* _Listed records_:
:::::
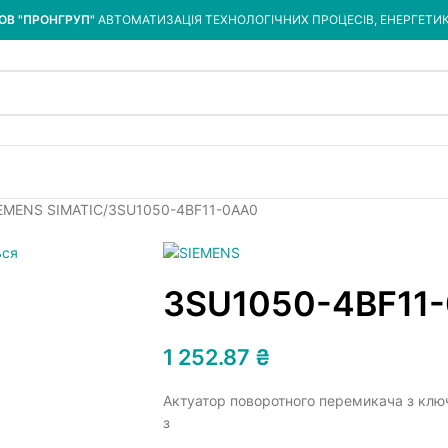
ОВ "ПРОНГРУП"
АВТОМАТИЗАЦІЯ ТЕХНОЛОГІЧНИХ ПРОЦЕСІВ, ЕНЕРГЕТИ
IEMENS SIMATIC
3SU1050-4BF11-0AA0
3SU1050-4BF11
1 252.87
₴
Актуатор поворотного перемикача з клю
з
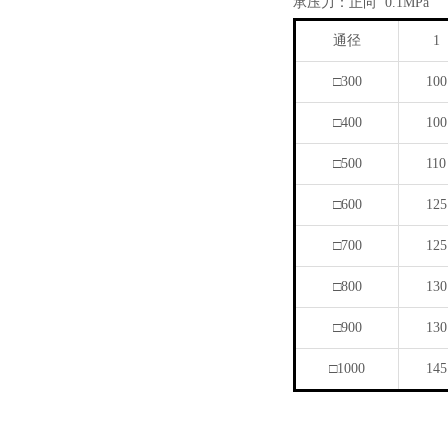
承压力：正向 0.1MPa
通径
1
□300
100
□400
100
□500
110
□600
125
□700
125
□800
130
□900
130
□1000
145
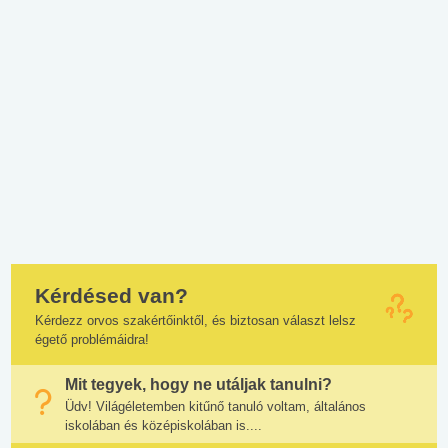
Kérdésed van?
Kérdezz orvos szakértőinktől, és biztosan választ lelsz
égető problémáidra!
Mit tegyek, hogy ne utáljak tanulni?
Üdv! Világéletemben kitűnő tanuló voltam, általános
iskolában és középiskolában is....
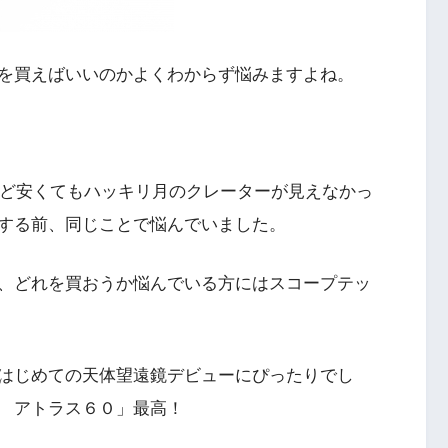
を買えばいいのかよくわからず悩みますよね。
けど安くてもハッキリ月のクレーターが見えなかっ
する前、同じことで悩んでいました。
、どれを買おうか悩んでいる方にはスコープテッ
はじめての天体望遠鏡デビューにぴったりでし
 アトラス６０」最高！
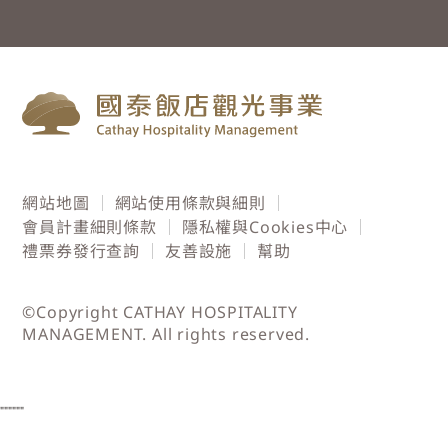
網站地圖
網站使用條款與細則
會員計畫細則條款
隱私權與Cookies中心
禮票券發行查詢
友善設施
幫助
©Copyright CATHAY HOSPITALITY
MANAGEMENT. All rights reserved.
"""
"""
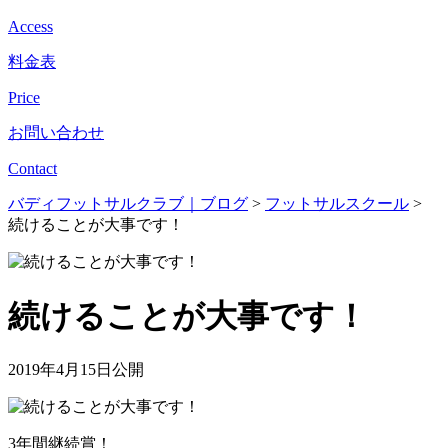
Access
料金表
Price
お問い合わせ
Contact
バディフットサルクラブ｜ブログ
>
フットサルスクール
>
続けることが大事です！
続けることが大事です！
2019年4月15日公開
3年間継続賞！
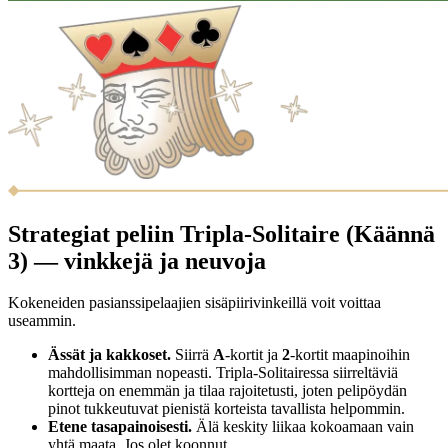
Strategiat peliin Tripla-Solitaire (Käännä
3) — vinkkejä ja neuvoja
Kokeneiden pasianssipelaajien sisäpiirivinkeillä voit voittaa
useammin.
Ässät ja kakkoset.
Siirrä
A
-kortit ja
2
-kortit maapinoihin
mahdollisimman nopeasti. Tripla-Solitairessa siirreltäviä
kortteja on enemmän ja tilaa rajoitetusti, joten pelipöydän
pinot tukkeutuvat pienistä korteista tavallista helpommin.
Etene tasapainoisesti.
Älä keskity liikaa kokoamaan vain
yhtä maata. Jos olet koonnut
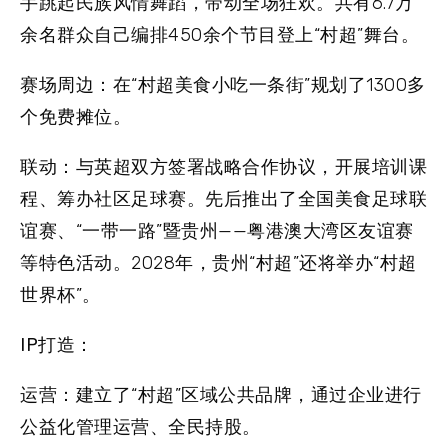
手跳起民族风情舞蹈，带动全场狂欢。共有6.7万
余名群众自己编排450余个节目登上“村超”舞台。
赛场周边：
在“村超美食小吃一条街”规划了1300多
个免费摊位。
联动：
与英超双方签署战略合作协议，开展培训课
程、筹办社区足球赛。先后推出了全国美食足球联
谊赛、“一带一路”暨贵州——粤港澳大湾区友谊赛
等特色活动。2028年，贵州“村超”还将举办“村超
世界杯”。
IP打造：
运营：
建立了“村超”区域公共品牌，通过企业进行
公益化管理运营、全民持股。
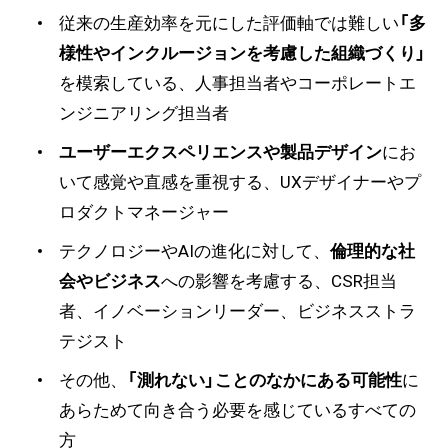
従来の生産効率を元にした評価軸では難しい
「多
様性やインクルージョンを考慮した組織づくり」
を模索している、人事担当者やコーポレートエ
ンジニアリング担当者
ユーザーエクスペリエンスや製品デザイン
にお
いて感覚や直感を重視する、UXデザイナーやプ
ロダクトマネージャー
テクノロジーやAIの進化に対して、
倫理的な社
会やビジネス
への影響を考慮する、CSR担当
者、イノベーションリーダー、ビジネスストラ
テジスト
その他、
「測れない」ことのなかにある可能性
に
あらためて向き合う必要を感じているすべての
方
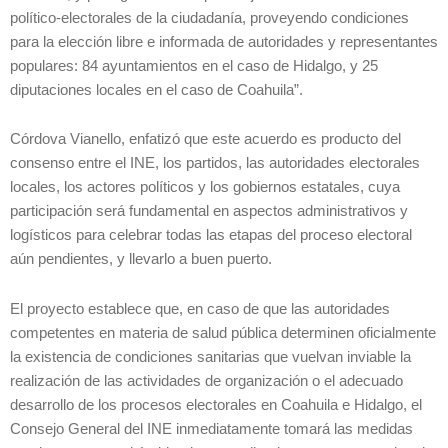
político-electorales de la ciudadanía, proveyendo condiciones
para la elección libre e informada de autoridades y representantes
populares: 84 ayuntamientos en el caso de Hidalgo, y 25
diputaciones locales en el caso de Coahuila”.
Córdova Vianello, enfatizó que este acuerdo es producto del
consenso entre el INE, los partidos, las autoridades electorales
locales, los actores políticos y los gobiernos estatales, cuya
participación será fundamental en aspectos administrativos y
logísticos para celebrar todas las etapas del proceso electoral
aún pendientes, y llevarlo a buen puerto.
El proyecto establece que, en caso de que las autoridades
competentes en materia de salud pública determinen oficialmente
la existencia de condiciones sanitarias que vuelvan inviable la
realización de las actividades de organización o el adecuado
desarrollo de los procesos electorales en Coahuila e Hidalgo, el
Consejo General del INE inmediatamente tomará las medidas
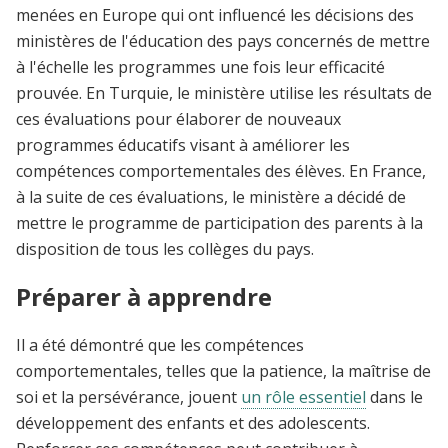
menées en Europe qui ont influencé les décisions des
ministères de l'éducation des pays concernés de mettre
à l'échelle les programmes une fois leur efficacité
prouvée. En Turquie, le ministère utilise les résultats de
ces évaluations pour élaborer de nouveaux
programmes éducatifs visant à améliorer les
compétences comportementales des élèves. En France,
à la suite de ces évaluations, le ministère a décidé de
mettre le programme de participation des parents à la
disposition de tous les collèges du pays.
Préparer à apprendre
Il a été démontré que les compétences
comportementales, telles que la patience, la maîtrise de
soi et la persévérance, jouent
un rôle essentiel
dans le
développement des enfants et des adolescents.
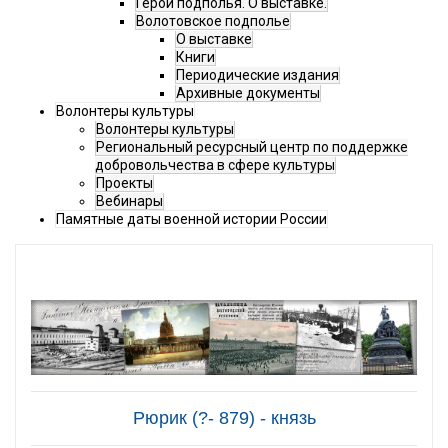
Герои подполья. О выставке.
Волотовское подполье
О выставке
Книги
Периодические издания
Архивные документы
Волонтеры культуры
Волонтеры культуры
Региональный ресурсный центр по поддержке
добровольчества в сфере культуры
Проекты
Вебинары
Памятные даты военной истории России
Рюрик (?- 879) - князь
:::::
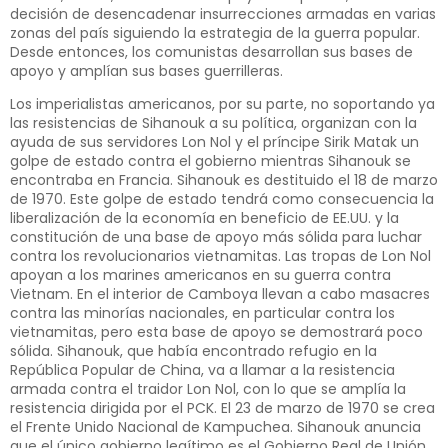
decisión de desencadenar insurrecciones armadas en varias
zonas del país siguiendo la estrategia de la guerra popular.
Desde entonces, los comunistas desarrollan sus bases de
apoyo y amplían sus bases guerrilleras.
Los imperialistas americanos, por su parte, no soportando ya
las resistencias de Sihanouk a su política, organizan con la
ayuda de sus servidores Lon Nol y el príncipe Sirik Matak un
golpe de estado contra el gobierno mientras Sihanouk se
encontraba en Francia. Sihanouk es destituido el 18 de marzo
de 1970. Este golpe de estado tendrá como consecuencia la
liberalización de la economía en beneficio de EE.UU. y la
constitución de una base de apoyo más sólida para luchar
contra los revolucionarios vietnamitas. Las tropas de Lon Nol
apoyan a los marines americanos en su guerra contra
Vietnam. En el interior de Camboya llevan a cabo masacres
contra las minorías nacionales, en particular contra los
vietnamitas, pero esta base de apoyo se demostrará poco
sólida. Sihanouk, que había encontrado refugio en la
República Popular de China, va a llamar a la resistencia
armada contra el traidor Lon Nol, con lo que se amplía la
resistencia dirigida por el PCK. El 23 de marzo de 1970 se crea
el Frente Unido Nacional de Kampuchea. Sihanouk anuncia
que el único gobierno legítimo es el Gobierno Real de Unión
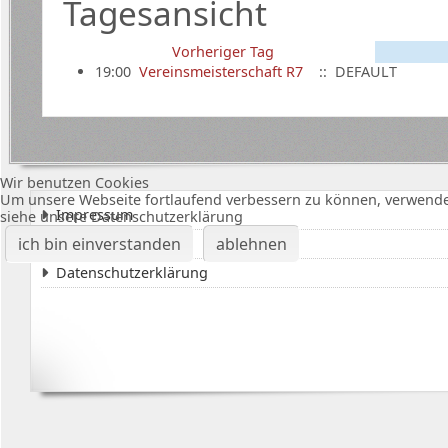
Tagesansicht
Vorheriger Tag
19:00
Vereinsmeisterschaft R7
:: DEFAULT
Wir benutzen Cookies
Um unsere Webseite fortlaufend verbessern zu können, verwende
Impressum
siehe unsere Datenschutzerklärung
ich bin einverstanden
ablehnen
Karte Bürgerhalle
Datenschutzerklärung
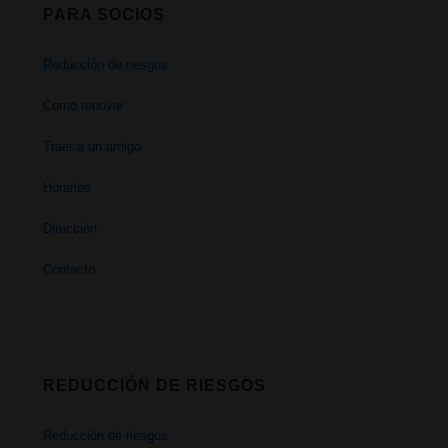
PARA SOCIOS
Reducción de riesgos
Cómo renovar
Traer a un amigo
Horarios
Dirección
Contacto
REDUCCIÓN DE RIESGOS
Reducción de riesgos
:::::
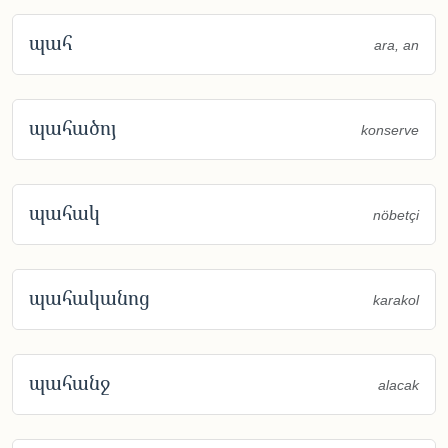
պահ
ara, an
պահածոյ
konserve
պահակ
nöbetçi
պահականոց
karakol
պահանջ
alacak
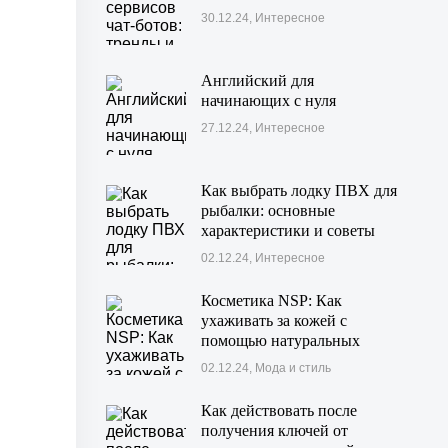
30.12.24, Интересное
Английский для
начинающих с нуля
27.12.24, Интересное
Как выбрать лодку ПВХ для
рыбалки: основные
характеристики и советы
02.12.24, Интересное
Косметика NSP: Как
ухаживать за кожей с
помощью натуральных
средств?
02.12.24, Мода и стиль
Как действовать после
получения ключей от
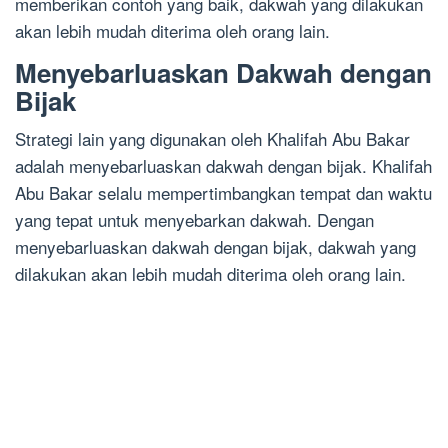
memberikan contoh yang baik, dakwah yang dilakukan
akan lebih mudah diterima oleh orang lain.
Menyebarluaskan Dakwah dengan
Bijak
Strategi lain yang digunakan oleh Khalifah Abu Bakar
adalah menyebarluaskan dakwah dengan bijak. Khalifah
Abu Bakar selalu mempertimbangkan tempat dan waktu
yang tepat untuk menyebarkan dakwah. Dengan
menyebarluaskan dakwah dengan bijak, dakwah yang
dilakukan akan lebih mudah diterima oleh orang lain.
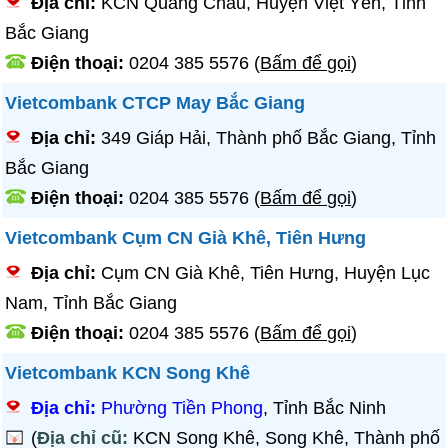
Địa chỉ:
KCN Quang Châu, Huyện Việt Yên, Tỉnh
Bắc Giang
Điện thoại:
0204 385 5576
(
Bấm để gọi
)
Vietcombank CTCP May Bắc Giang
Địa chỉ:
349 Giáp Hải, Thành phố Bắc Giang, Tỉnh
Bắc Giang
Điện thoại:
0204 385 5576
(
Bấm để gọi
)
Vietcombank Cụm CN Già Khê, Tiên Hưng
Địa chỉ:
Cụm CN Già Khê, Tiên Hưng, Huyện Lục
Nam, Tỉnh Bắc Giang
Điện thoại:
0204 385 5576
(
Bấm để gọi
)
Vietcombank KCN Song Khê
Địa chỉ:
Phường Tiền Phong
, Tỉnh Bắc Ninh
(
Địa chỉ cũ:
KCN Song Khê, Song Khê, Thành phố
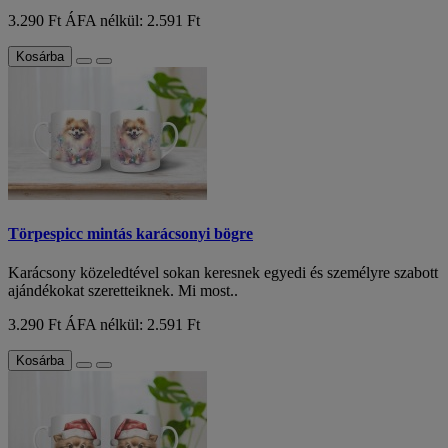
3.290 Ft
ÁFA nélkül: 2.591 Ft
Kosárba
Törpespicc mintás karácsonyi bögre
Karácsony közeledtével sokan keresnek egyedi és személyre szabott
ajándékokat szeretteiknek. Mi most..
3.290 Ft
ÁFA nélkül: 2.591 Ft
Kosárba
:::::
* _What is required_:
Find and copy each line of the listing above that holds the word "Интересное".

* _Your solution_:
30.12.24, Интересное
27.12.24, Интересное
02.12.24, Интересное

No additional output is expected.